Plain-text document sources
▬▬▬

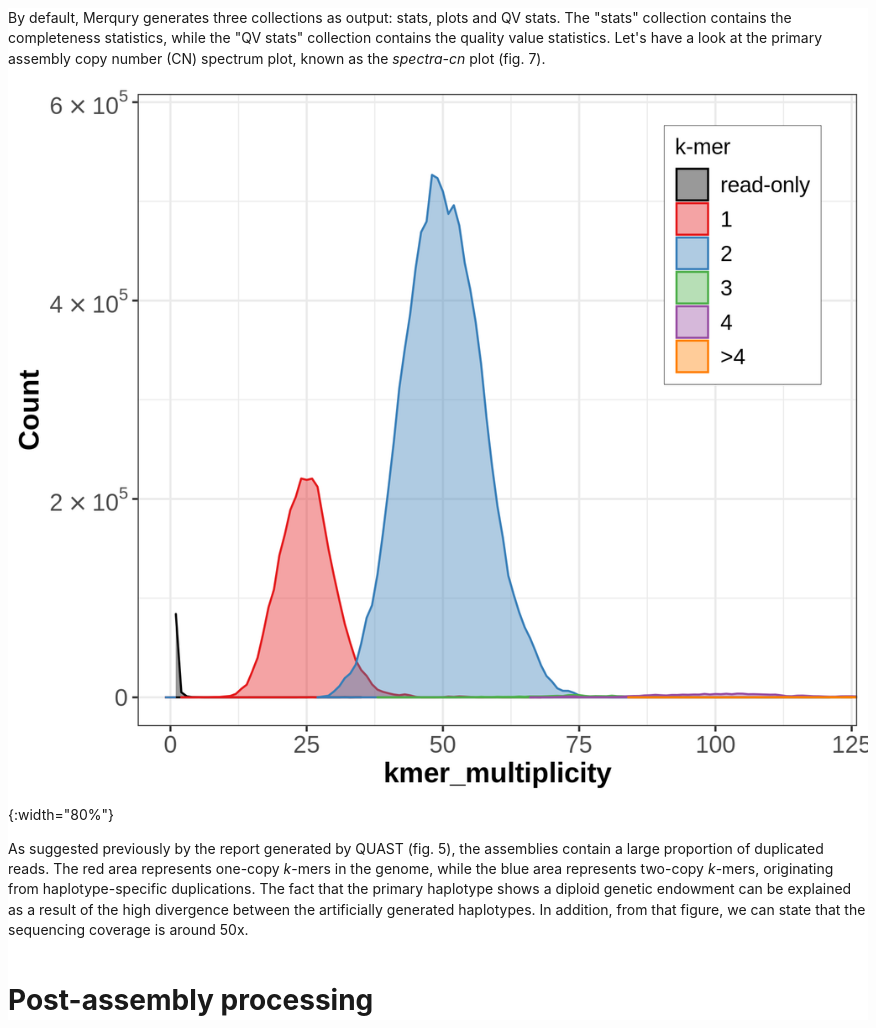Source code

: 
By default, Merqury generates three collections as output: stats, plots and QV stats. The "stats" collection contains the completeness statistics, while the "QV stats" collection contains the quality value statistics. Let's have a look at the primary assembly copy number (CN) spectrum plot, known as the *spectra-cn* plot (fig. 7).

![Figure 7: Merqury plot](../../images/vgp_assembly/merqury_cn_plot.png "Merqury CN plot corresponding to the primary assembly. This plot tracks the multiplicity of each k-mer found in the Hi-Fi read set and colors it by the number of times it is found in a given assembly. Merqury connects the midpoint of each histogram bin with a line, giving the illusion of a smooth curve."){:width="80%"}

As suggested previously by the report generated by QUAST (fig. 5), the assemblies contain a large proportion of duplicated reads. The red area represents one-copy *k*-mers in the genome, while the blue area represents two-copy *k*-mers, originating from haplotype-specific duplications. The fact that the primary haplotype shows a diploid genetic endowment can be explained as a result of the high divergence between the artificially generated haplotypes. In addition, from that figure, we can state that the sequencing coverage is around 50x.

# Post-assembly processing
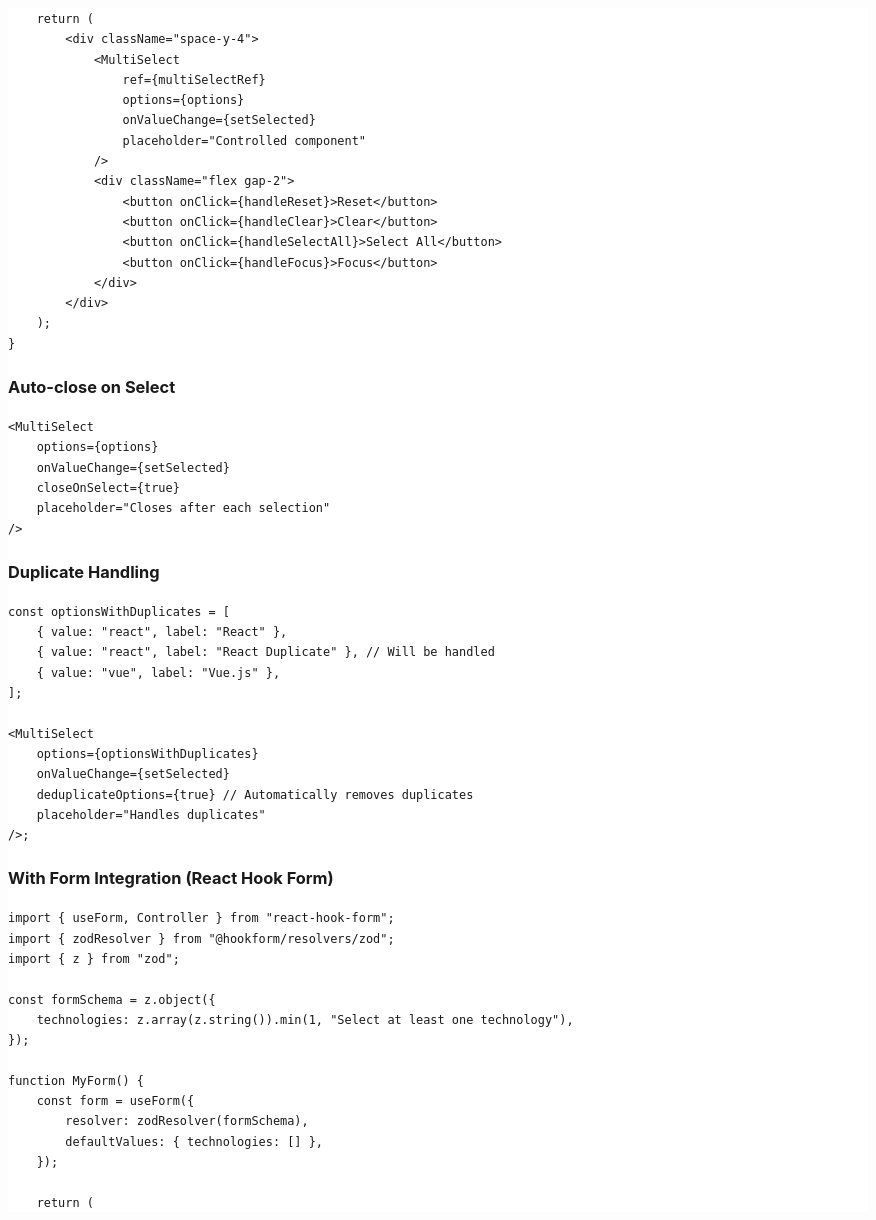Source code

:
 ```tsx
	return (
		<div className="space-y-4">
			<MultiSelect
				ref={multiSelectRef}
				options={options}
				onValueChange={setSelected}
				placeholder="Controlled component"
			/>
			<div className="flex gap-2">
				<button onClick={handleReset}>Reset</button>
				<button onClick={handleClear}>Clear</button>
				<button onClick={handleSelectAll}>Select All</button>
				<button onClick={handleFocus}>Focus</button>
			</div>
		</div>
	);
}
```

### Auto-close on Select

```tsx
<MultiSelect
	options={options}
	onValueChange={setSelected}
	closeOnSelect={true}
	placeholder="Closes after each selection"
/>
```

### Duplicate Handling

```tsx
const optionsWithDuplicates = [
	{ value: "react", label: "React" },
	{ value: "react", label: "React Duplicate" }, // Will be handled
	{ value: "vue", label: "Vue.js" },
];

<MultiSelect
	options={optionsWithDuplicates}
	onValueChange={setSelected}
	deduplicateOptions={true} // Automatically removes duplicates
	placeholder="Handles duplicates"
/>;
```

### With Form Integration (React Hook Form)

```tsx
import { useForm, Controller } from "react-hook-form";
import { zodResolver } from "@hookform/resolvers/zod";
import { z } from "zod";

const formSchema = z.object({
	technologies: z.array(z.string()).min(1, "Select at least one technology"),
});

function MyForm() {
	const form = useForm({
		resolver: zodResolver(formSchema),
		defaultValues: { technologies: [] },
	});

	return (
```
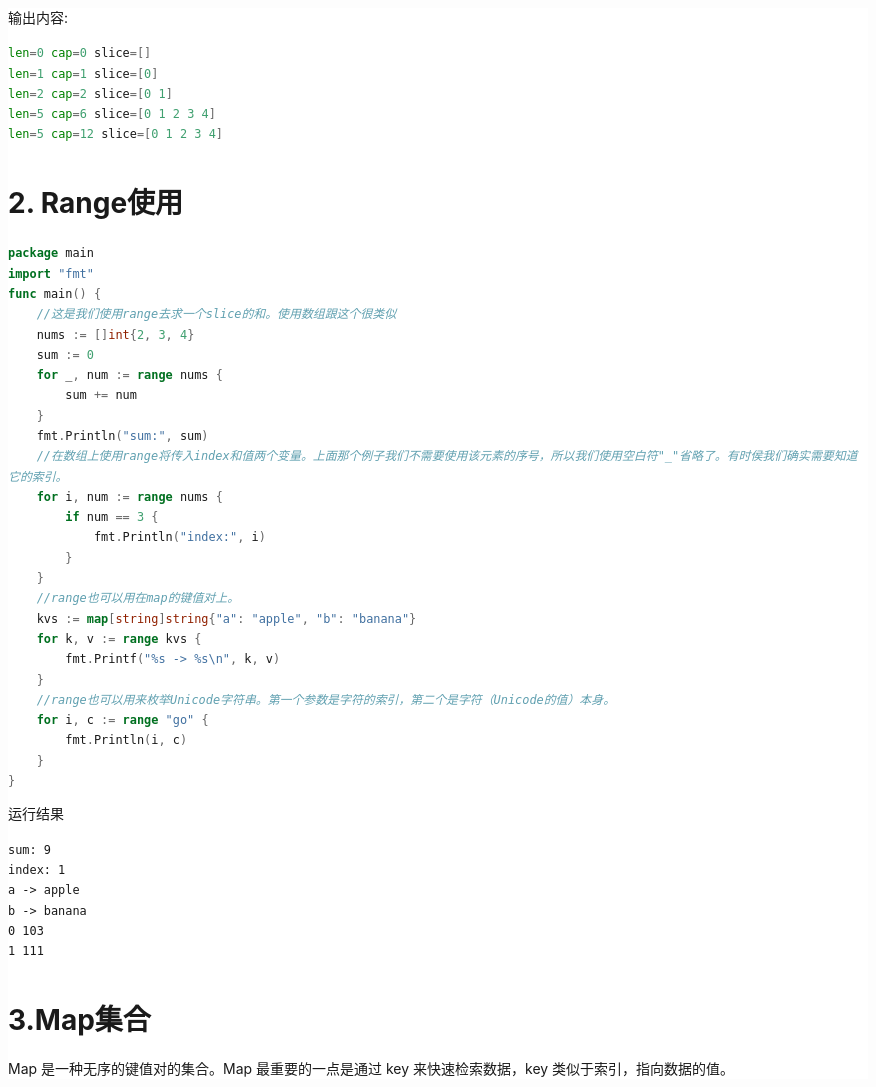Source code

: 输出内容:

```go
len=0 cap=0 slice=[]
len=1 cap=1 slice=[0]
len=2 cap=2 slice=[0 1]
len=5 cap=6 slice=[0 1 2 3 4]
len=5 cap=12 slice=[0 1 2 3 4]
```

# 2. Range使用

```go
package main
import "fmt"
func main() {
    //这是我们使用range去求一个slice的和。使用数组跟这个很类似
    nums := []int{2, 3, 4}
    sum := 0
    for _, num := range nums {
        sum += num
    }
    fmt.Println("sum:", sum)
    //在数组上使用range将传入index和值两个变量。上面那个例子我们不需要使用该元素的序号，所以我们使用空白符"_"省略了。有时侯我们确实需要知道它的索引。
    for i, num := range nums {
        if num == 3 {
            fmt.Println("index:", i)
        }
    }
    //range也可以用在map的键值对上。
    kvs := map[string]string{"a": "apple", "b": "banana"}
    for k, v := range kvs {
        fmt.Printf("%s -> %s\n", k, v)
    }
    //range也可以用来枚举Unicode字符串。第一个参数是字符的索引，第二个是字符（Unicode的值）本身。
    for i, c := range "go" {
        fmt.Println(i, c)
    }
}
```

运行结果

```
sum: 9
index: 1
a -> apple
b -> banana
0 103
1 111
```

# 3.Map集合
Map 是一种无序的键值对的集合。Map 最重要的一点是通过 key 来快速检索数据，key 类似于索引，指向数据的值。
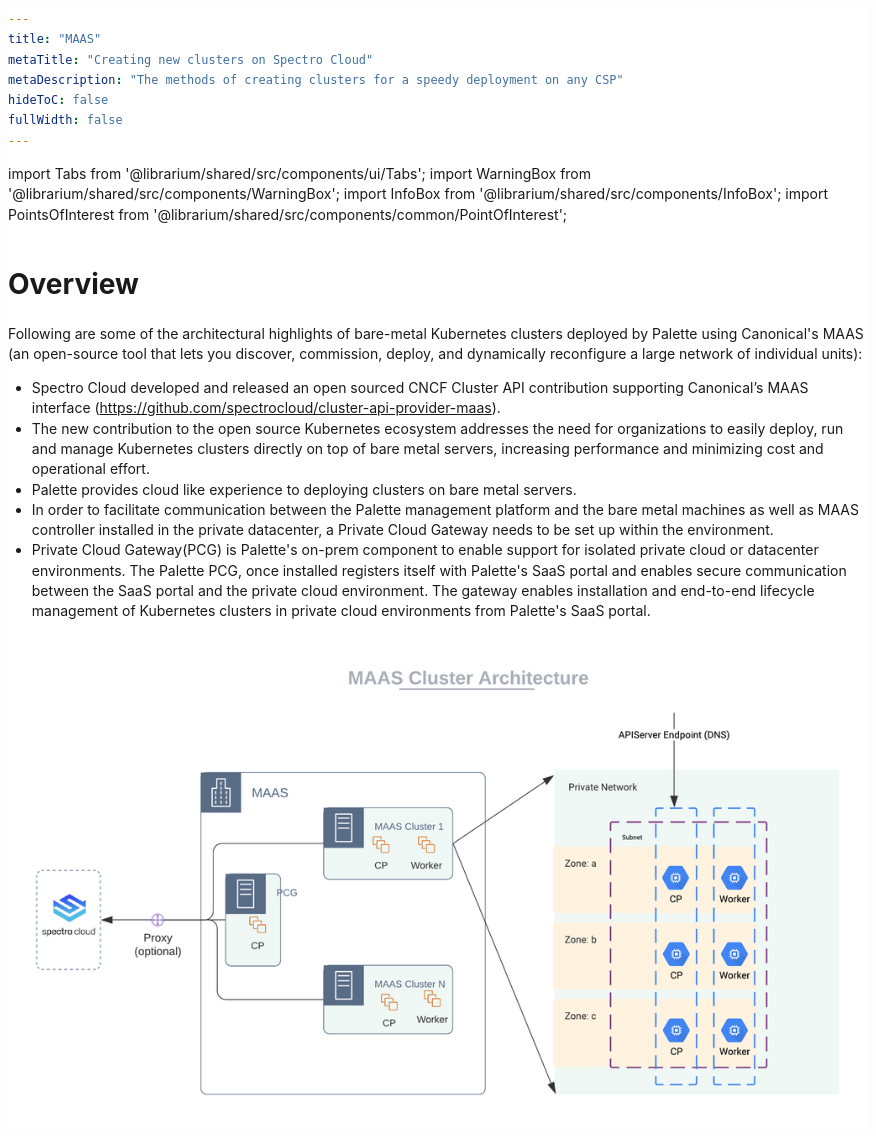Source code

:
 ```yaml
---
title: "MAAS"
metaTitle: "Creating new clusters on Spectro Cloud"
metaDescription: "The methods of creating clusters for a speedy deployment on any CSP"
hideToC: false
fullWidth: false
---
```


import Tabs from '@librarium/shared/src/components/ui/Tabs';
import WarningBox from '@librarium/shared/src/components/WarningBox';
import InfoBox from '@librarium/shared/src/components/InfoBox';
import PointsOfInterest from '@librarium/shared/src/components/common/PointOfInterest';

# Overview

Following are some of the architectural highlights of bare-metal Kubernetes clusters deployed by Palette using Canonical's MAAS (an open-source tool that lets you discover, commission, deploy, and dynamically reconfigure a large network of individual units):

* Spectro Cloud developed and released an open sourced CNCF Cluster API contribution supporting Canonical’s MAAS interface (https://github.com/spectrocloud/cluster-api-provider-maas).
* The new contribution to the open source Kubernetes ecosystem addresses the need for organizations to easily deploy, run and manage Kubernetes clusters directly on top of bare metal servers, increasing performance and minimizing cost and operational effort.
* Palette provides cloud like experience to deploying clusters on bare metal servers.
* In order to facilitate communication between the Palette management platform and the bare metal machines as well as MAAS controller installed in the private datacenter, a Private Cloud Gateway needs to be set up within the environment.
* Private Cloud Gateway(PCG) is Palette's on-prem component to enable support for isolated private cloud or datacenter environments. The Palette PCG, once installed registers itself with Palette's SaaS portal and enables secure communication between the SaaS portal and the private cloud environment. The gateway enables installation and end-to-end lifecycle management of  Kubernetes clusters in private cloud environments from Palette's SaaS portal.


![maas_cluster_architecture.png](maas_cluster_architecture.png)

▬▬▬

▸ WORK TO BE COMPLETED
Drop the images and return the data verbatim.

▸ SOLUTION
Source code

: 
By default, Merqury generates three collections as output: stats, plots and QV stats. The "stats" collection contains the completeness statistics, while the "QV stats" collection contains the quality value statistics. Let's have a look at the primary assembly copy number (CN) spectrum plot, known as the *spectra-cn* plot (fig. 7).

![Figure 7: Merqury plot](../../images/vgp_assembly/merqury_cn_plot.png "Merqury CN plot corresponding to the primary assembly. This plot tracks the multiplicity of each k-mer found in the Hi-Fi read set and colors it by the number of times it is found in a given assembly. Merqury connects the midpoint of each histogram bin with a line, giving the illusion of a smooth curve."){:width="80%"}

As suggested previously by the report generated by QUAST (fig. 5), the assemblies contain a large proportion of duplicated reads. The red area represents one-copy *k*-mers in the genome, while the blue area represents two-copy *k*-mers, originating from haplotype-specific duplications. The fact that the primary haplotype shows a diploid genetic endowment can be explained as a result of the high divergence between the artificially generated haplotypes. In addition, from that figure, we can state that the sequencing coverage is around 50x.

# Post-assembly processing
Source code

:
 ```tsx
	return (
		<div className="space-y-4">
			<MultiSelect
				ref={multiSelectRef}
				options={options}
				onValueChange={setSelected}
				placeholder="Controlled component"
			/>
			<div className="flex gap-2">
				<button onClick={handleReset}>Reset</button>
				<button onClick={handleClear}>Clear</button>
				<button onClick={handleSelectAll}>Select All</button>
				<button onClick={handleFocus}>Focus</button>
			</div>
		</div>
	);
}
```

### Auto-close on Select

```tsx
<MultiSelect
	options={options}
	onValueChange={setSelected}
	closeOnSelect={true}
	placeholder="Closes after each selection"
/>
```

### Duplicate Handling

```tsx
const optionsWithDuplicates = [
	{ value: "react", label: "React" },
	{ value: "react", label: "React Duplicate" }, // Will be handled
	{ value: "vue", label: "Vue.js" },
];

<MultiSelect
	options={optionsWithDuplicates}
	onValueChange={setSelected}
	deduplicateOptions={true} // Automatically removes duplicates
	placeholder="Handles duplicates"
/>;
```

### With Form Integration (React Hook Form)

```tsx
import { useForm, Controller } from "react-hook-form";
import { zodResolver } from "@hookform/resolvers/zod";
import { z } from "zod";

const formSchema = z.object({
	technologies: z.array(z.string()).min(1, "Select at least one technology"),
});

function MyForm() {
	const form = useForm({
		resolver: zodResolver(formSchema),
		defaultValues: { technologies: [] },
	});

	return (
```
Source code

: 输出内容:

```go
len=0 cap=0 slice=[]
len=1 cap=1 slice=[0]
len=2 cap=2 slice=[0 1]
len=5 cap=6 slice=[0 1 2 3 4]
len=5 cap=12 slice=[0 1 2 3 4]
```

# 2. Range使用

```go
package main
import "fmt"
func main() {
    //这是我们使用range去求一个slice的和。使用数组跟这个很类似
    nums := []int{2, 3, 4}
    sum := 0
    for _, num := range nums {
        sum += num
    }
    fmt.Println("sum:", sum)
    //在数组上使用range将传入index和值两个变量。上面那个例子我们不需要使用该元素的序号，所以我们使用空白符"_"省略了。有时侯我们确实需要知道它的索引。
    for i, num := range nums {
        if num == 3 {
            fmt.Println("index:", i)
        }
    }
    //range也可以用在map的键值对上。
    kvs := map[string]string{"a": "apple", "b": "banana"}
    for k, v := range kvs {
        fmt.Printf("%s -> %s\n", k, v)
    }
    //range也可以用来枚举Unicode字符串。第一个参数是字符的索引，第二个是字符（Unicode的值）本身。
    for i, c := range "go" {
        fmt.Println(i, c)
    }
}
```

运行结果

```
sum: 9
index: 1
a -> apple
b -> banana
0 103
1 111
```

# 3.Map集合
Map 是一种无序的键值对的集合。Map 最重要的一点是通过 key 来快速检索数据，key 类似于索引，指向数据的值。
Source code

:
 ```yaml
---
title: "MAAS"
metaTitle: "Creating new clusters on Spectro Cloud"
metaDescription: "The methods of creating clusters for a speedy deployment on any CSP"
hideToC: false
fullWidth: false
---
```


import Tabs from '@librarium/shared/src/components/ui/Tabs';
import WarningBox from '@librarium/shared/src/components/WarningBox';
import InfoBox from '@librarium/shared/src/components/InfoBox';
import PointsOfInterest from '@librarium/shared/src/components/common/PointOfInterest';

# Overview

Following are some of the architectural highlights of bare-metal Kubernetes clusters deployed by Palette using Canonical's MAAS (an open-source tool that lets you discover, commission, deploy, and dynamically reconfigure a large network of individual units):

* Spectro Cloud developed and released an open sourced CNCF Cluster API contribution supporting Canonical’s MAAS interface (https://github.com/spectrocloud/cluster-api-provider-maas).
* The new contribution to the open source Kubernetes ecosystem addresses the need for organizations to easily deploy, run and manage Kubernetes clusters directly on top of bare metal servers, increasing performance and minimizing cost and operational effort.
* Palette provides cloud like experience to deploying clusters on bare metal servers.
* In order to facilitate communication between the Palette management platform and the bare metal machines as well as MAAS controller installed in the private datacenter, a Private Cloud Gateway needs to be set up within the environment.
* Private Cloud Gateway(PCG) is Palette's on-prem component to enable support for isolated private cloud or datacenter environments. The Palette PCG, once installed registers itself with Palette's SaaS portal and enables secure communication between the SaaS portal and the private cloud environment. The gateway enables installation and end-to-end lifecycle management of  Kubernetes clusters in private cloud environments from Palette's SaaS portal.


![maas_cluster_architecture.png](maas_cluster_architecture.png)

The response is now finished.